I have an SQL database which will be installed on a client’s server.

Is there a simple way to prevent the client’s server system administrators from accessing the database (specifically changing security settings or accessing the stored procedures and functions) but still allow me to have full control over the database?

I am looking at pointers at this stage for me to investigate (eg if I install a separate instance of SQL Server just for this application can I have control over the security?)

Yeah, remove them from any of the Admin Permission Roles.

 

[DalynSoft]

Yeah, remove them from any of the Admin Permission Roles.

There has already been a lot of discussion around this. Do you mean from the SQL Instance, or just the database? If from just the database would they not be able to add an admin user if they have admin rights for the server instance?

 

[spaLOGICng]

There has already been a lot of discussion around this. Do you mean from the SQL Instance, or just the database? If from just the database would they not be able to add an admin user if they have admin rights for the server instance?

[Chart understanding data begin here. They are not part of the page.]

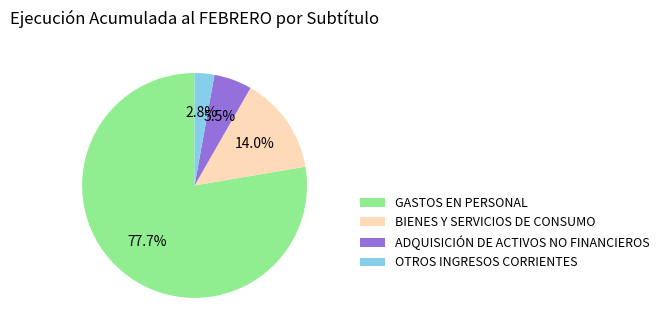

Which has a higher value, BIENES Y SERVICIOS DE CONSUMO or OTROS INGRESOS CORRIENTES?

BIENES Y SERVICIOS DE CONSUMO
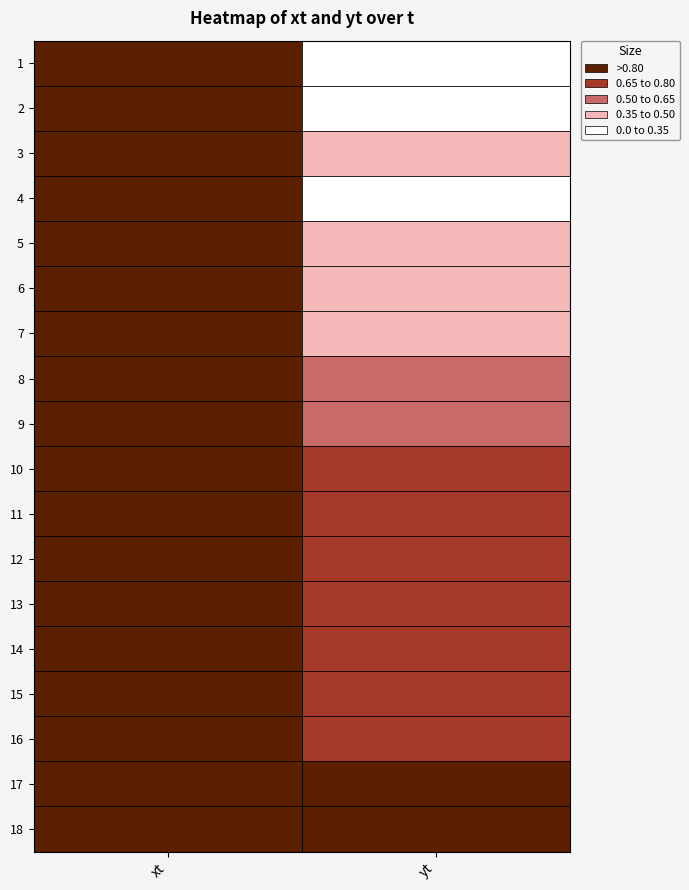

Reading left to right, extract all data points from this chart.

1: xt=5.0	yt=0.3
2: xt=5.1	yt=0.3
3: xt=5.1	yt=0.4
4: xt=5.1	yt=0.3
5: xt=5.3	yt=0.4
6: xt=5.6	yt=0.5
7: xt=5.6	yt=0.5
8: xt=5.8	yt=0.5
9: xt=6.0	yt=0.6
10: xt=6.2	yt=0.7
11: xt=6.2	yt=0.7
12: xt=6.3	yt=0.7
13: xt=6.4	yt=0.7
14: xt=6.5	yt=0.8
15: xt=6.7	yt=0.8
16: xt=6.7	yt=0.8
17: xt=6.9	yt=0.9
18: xt=7.0	yt=0.9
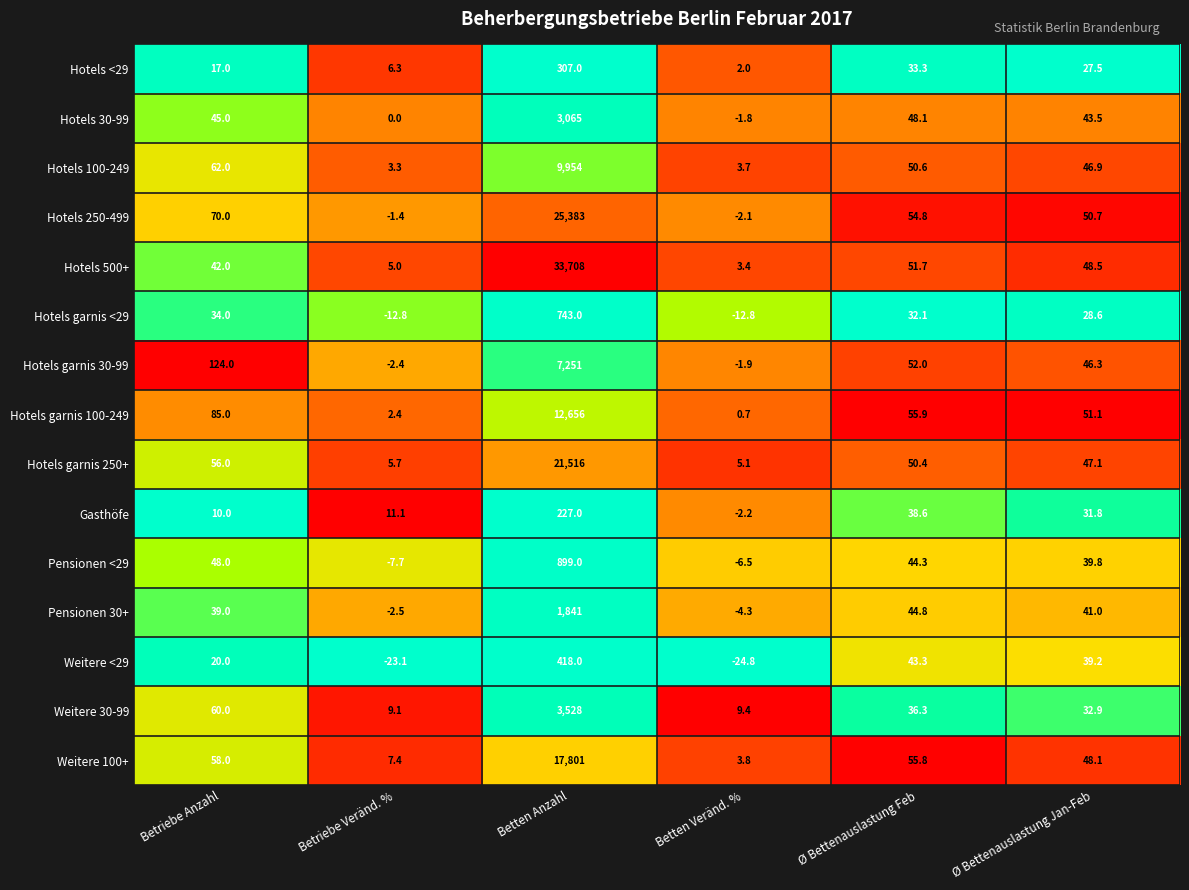

What is the total value across all series at Betriebe Anzahl?

770.0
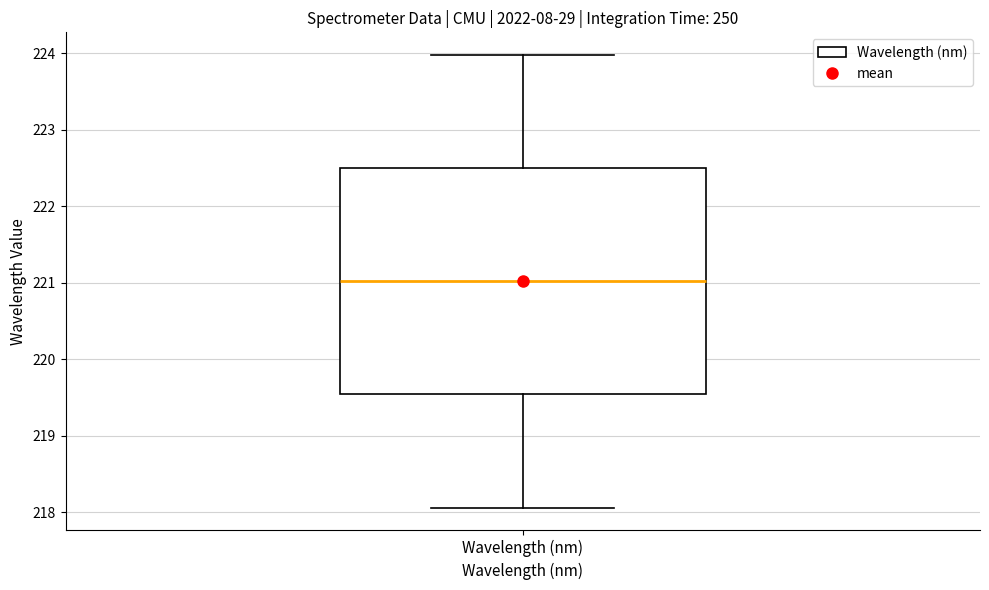

Transcribe this box plot: give where the median line is, the range the box spans, and where the two whiskers end, as read against the y-axis. The values are not printed on the chart, so give them approximately, as read against the axis.

median 221.0, box 219.5 to 222.5, whiskers 218.1 to 224.0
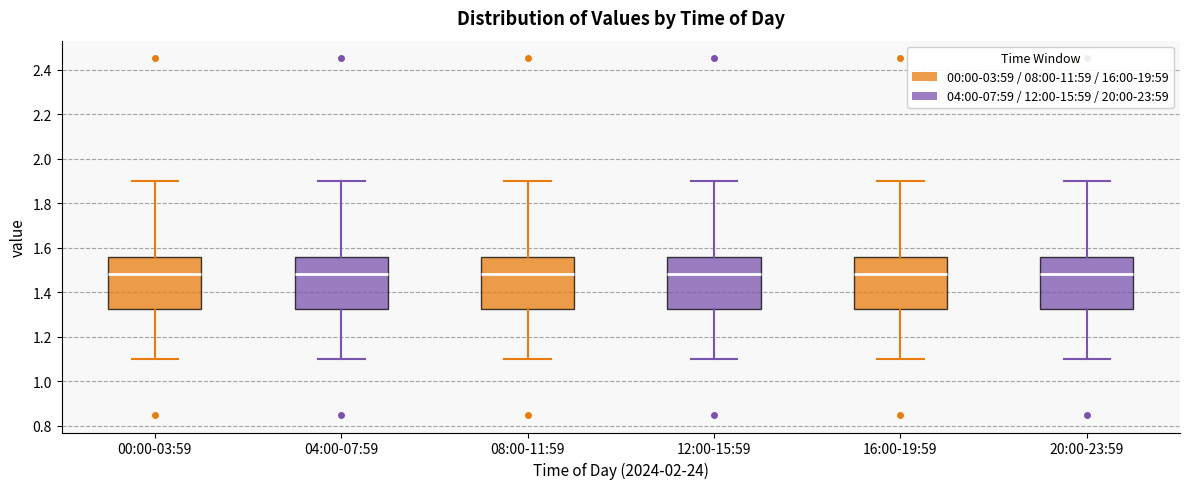

Reading left to right, transcribe this box plot: for each box, give where its median line is, the range the box spans, and where its two whiskers end, as read against the y-axis. The values are not printed on the chart, so give them approximately, as read against the axis.

00:00-03:59: median 1.48, box 1.32 to 1.56, whiskers 1.10 to 1.90
04:00-07:59: median 1.48, box 1.32 to 1.56, whiskers 1.10 to 1.90
08:00-11:59: median 1.48, box 1.32 to 1.56, whiskers 1.10 to 1.90
12:00-15:59: median 1.48, box 1.32 to 1.56, whiskers 1.10 to 1.90
16:00-19:59: median 1.48, box 1.32 to 1.56, whiskers 1.10 to 1.90
20:00-23:59: median 1.48, box 1.32 to 1.56, whiskers 1.10 to 1.90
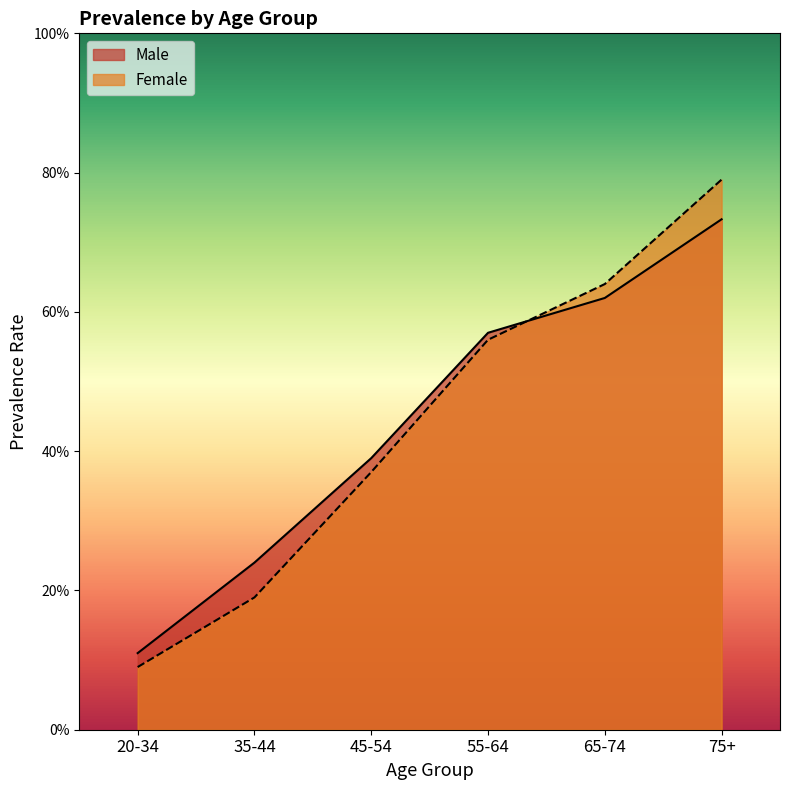

Reading right to left, list all the values displayed in this chart.

Male: 75+=0.7	65-74=0.6	55-64=0.6	45-54=0.4	35-44=0.2	20-34=0.1
Female: 75+=0.8	65-74=0.6	55-64=0.6	45-54=0.4	35-44=0.2	20-34=0.1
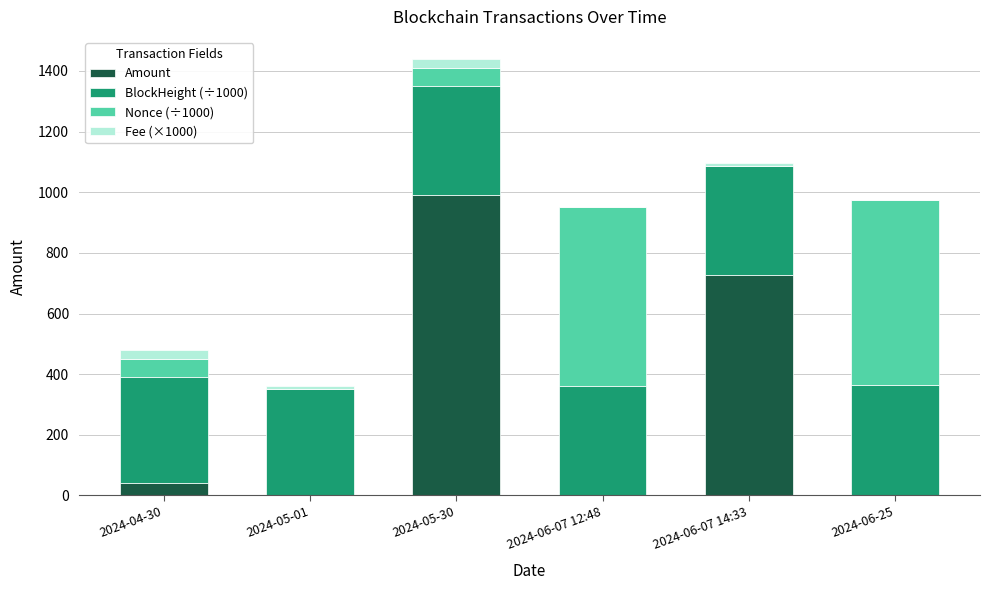

The value of Amount at 2024-04-30 is 42.1. True or false?

True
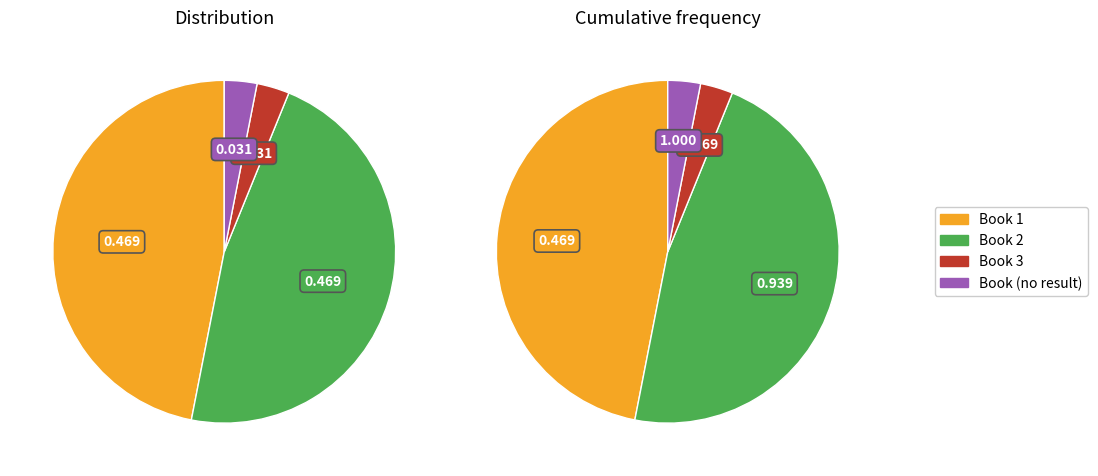

Rank the categories by value from highest to lowest.

2, 1, 3, 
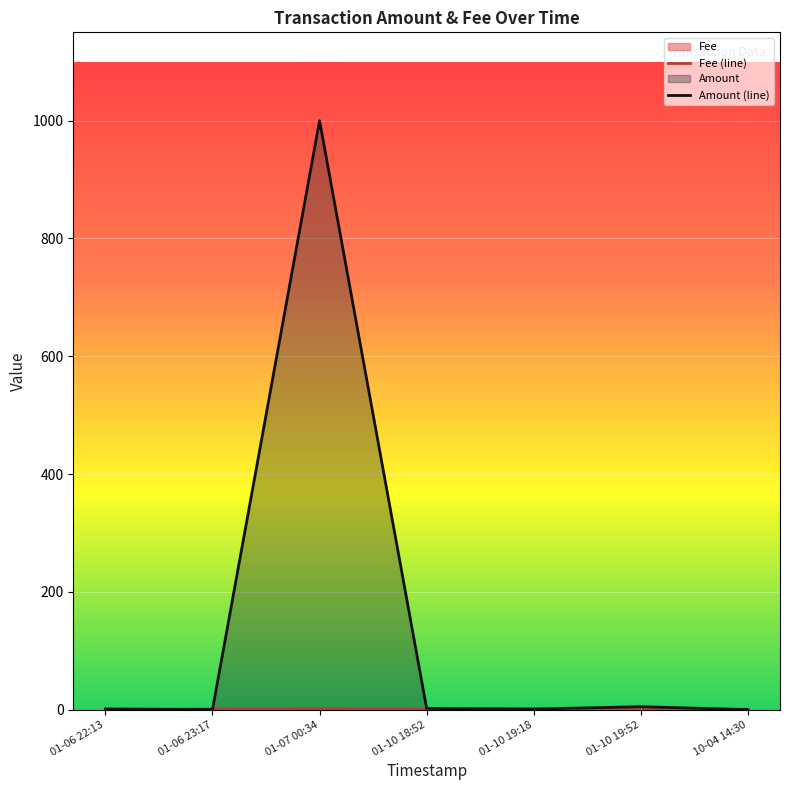

How many data points does each series have?

7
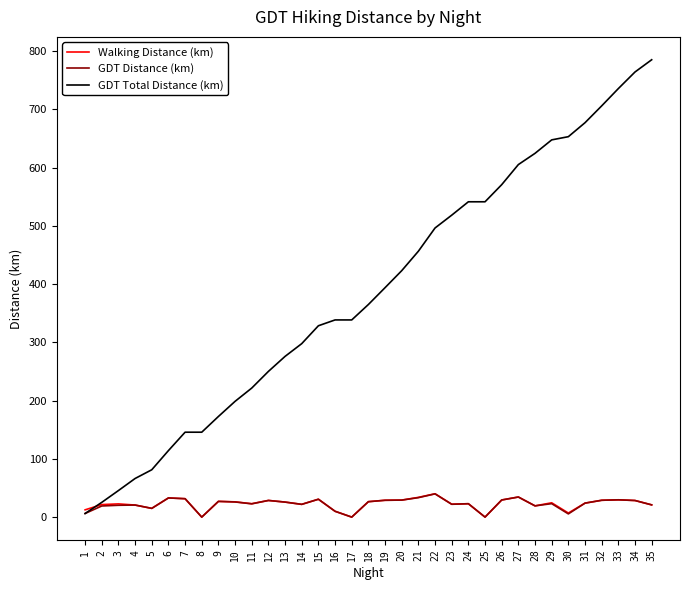

Is the value of GDT Distance (km) at 26 greater than the value of Walking Distance (km) at 30?

Yes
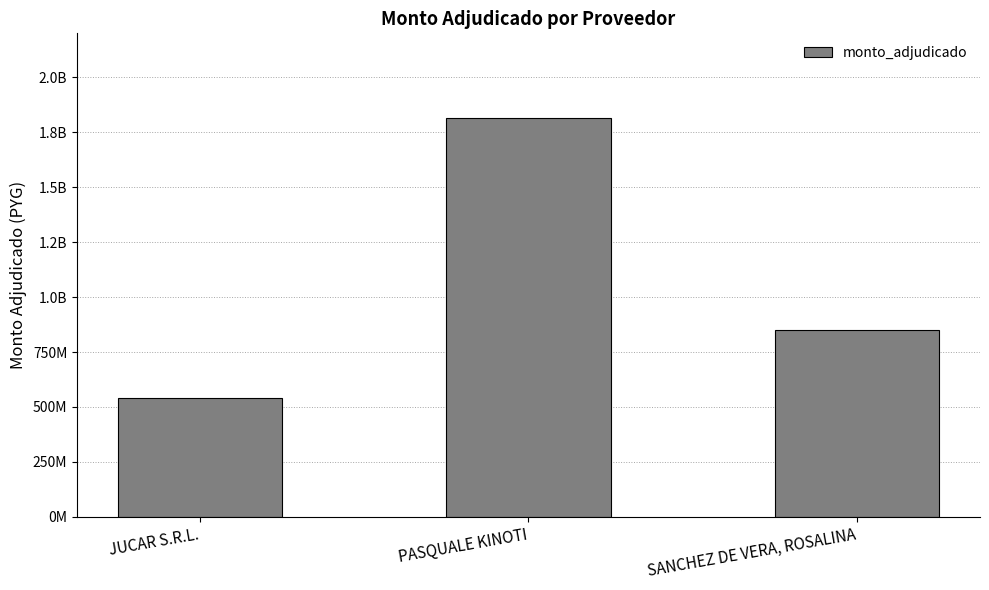

Is it true that the value at JUCAR S.R.L. is 206614582?

False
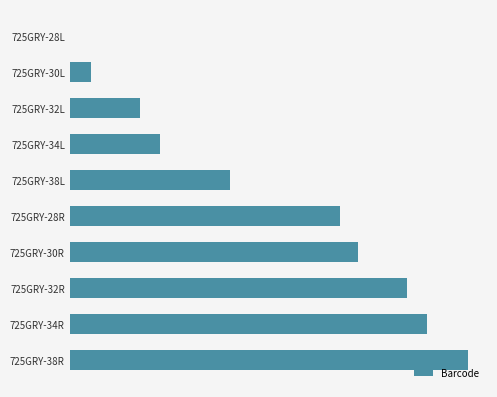

What is the difference between the maximum and second lowest values?

130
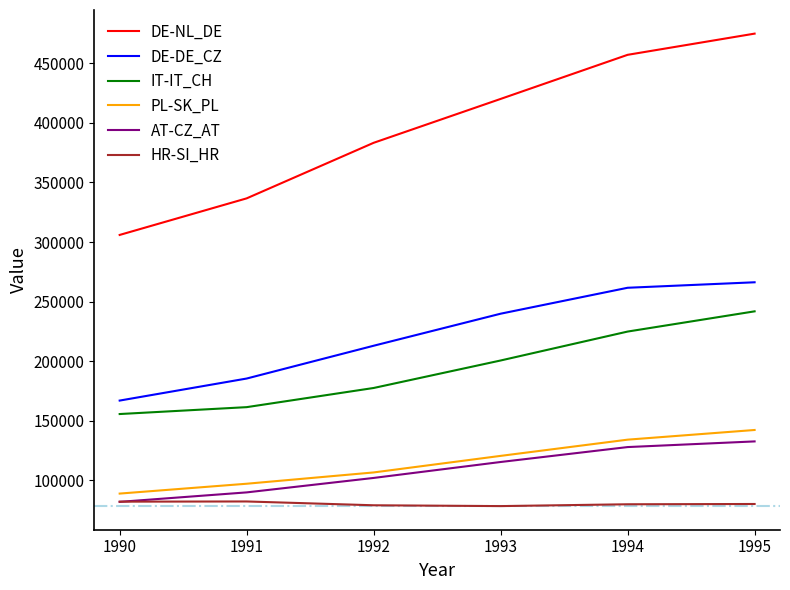

Which series has the widest spread of values?

DE-NL_DE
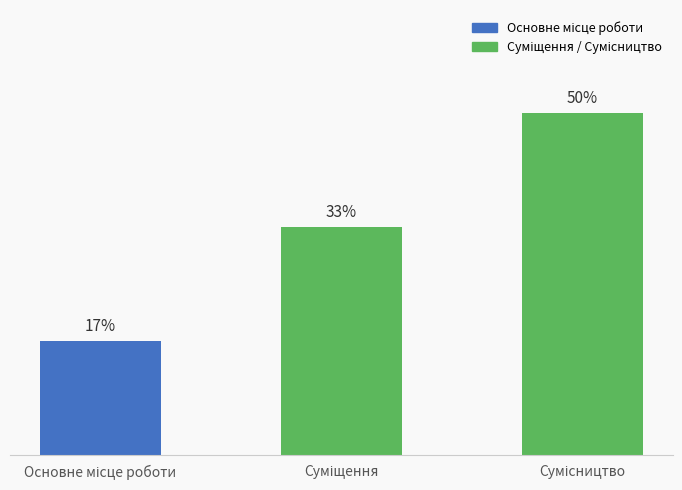

What position from the right is Суміщення?

2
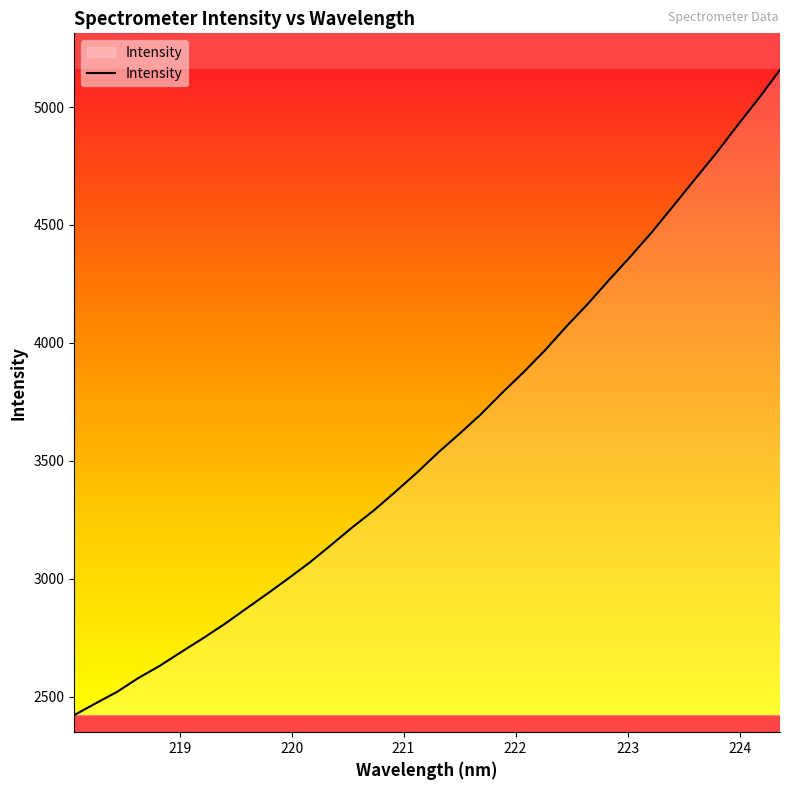

What is the difference between the maximum and minimum values?

2736.1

You said Database, therefore I refer to Database lever permissions. If the System Admins already have Security Admin at the Server Level, there is nothing you can do. The owner and SA of the Server should ALWAYS have access to every Object and Role on the Server.

 

[Josef P.]

Note: And if someone has the rights to copy the backup file, they can restore the database in their own server instance in which they have SA rights.